- Opening Delimiter -

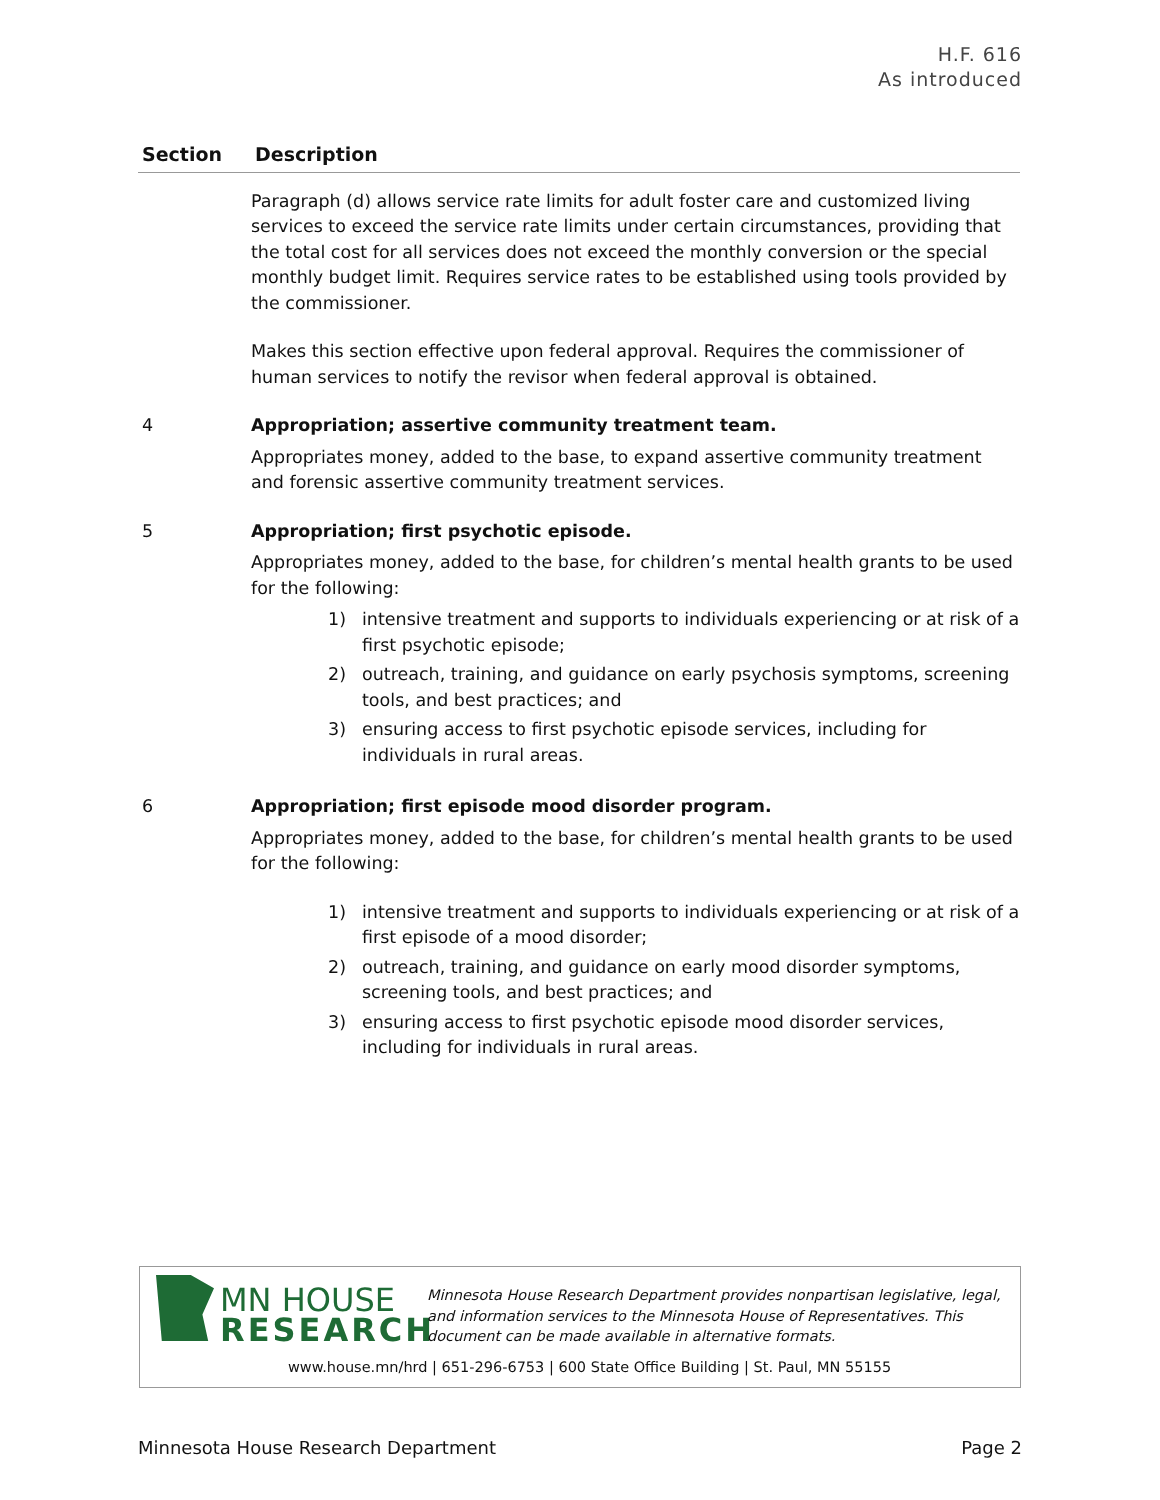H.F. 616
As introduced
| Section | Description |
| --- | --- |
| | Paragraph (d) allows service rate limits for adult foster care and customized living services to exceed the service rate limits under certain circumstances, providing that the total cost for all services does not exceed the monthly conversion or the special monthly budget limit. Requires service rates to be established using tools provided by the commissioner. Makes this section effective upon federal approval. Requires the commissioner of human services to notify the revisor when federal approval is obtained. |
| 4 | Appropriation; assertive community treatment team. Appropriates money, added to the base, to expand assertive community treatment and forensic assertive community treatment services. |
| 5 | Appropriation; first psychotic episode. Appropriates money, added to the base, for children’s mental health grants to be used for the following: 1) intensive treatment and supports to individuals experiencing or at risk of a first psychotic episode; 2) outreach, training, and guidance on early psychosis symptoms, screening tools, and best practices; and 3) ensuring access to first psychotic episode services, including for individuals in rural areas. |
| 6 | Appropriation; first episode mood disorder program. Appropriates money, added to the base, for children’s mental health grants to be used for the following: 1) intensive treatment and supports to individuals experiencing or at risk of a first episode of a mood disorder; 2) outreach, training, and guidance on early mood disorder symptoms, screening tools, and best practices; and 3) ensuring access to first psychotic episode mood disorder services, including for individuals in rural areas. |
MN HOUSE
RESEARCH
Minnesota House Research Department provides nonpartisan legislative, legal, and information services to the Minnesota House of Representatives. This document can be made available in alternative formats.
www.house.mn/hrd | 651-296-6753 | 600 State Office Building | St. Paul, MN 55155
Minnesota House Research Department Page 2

- Closing Delimiter -
- Opening Delimiter -

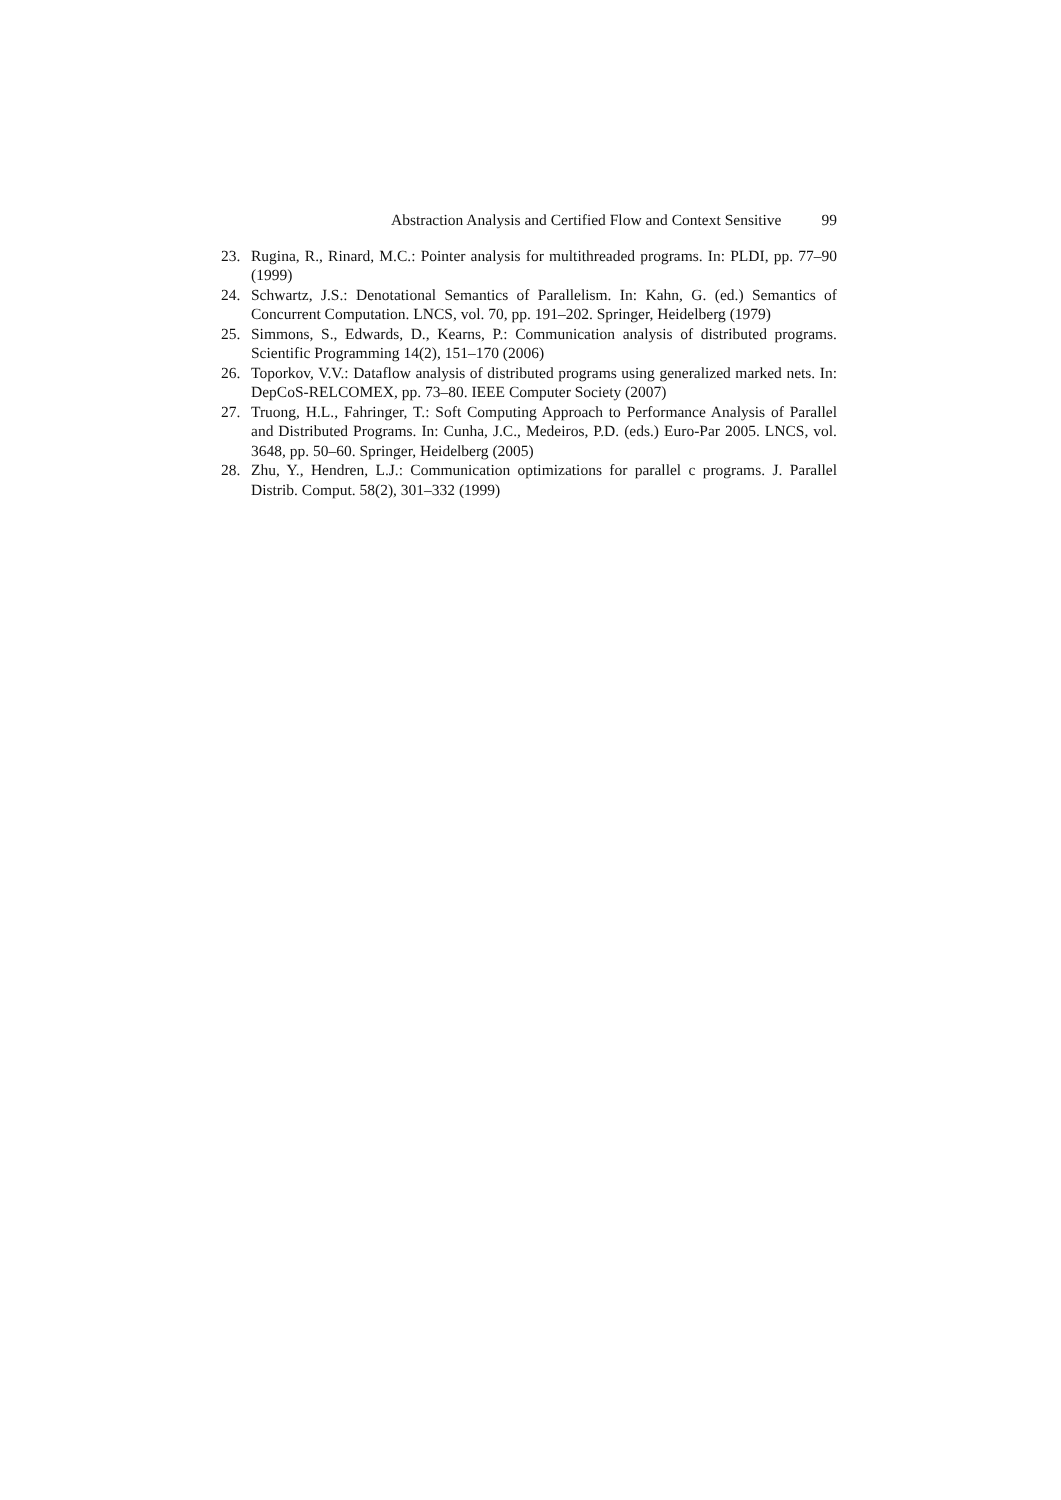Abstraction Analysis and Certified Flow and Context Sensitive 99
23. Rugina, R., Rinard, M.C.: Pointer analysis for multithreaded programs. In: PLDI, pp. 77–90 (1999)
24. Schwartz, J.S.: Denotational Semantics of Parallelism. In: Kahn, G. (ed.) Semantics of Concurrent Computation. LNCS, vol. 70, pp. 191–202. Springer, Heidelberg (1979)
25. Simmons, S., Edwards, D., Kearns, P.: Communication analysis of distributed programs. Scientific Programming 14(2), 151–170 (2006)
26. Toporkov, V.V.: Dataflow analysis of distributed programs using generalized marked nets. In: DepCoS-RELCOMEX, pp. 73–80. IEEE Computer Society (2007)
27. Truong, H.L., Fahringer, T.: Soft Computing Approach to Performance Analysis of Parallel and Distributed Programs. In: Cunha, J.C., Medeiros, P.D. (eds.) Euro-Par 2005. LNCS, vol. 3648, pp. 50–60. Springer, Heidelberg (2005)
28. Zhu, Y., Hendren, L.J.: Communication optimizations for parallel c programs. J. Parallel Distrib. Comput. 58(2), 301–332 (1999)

- Closing Delimiter -

--- What is required ---
From the records above, transcribe without alteration every line from the one with "27. Truong, H.L., Fahringer, T.: Soft" to the one with "28. Zhu, Y., Hendren, L.J.: Communication", inclusive.

--- Output of the exercise ---
27. Truong, H.L., Fahringer, T.: Soft Computing Approach to Performance Analysis of Parallel and Distributed Programs. In: Cunha, J.C., Medeiros, P.D. (eds.) Euro-Par 2005. LNCS, vol. 3648, pp. 50–60. Springer, Heidelberg (2005)
28. Zhu, Y., Hendren, L.J.: Communication optimizations for parallel c programs. J. Parallel Distrib. Comput. 58(2), 301–332 (1999)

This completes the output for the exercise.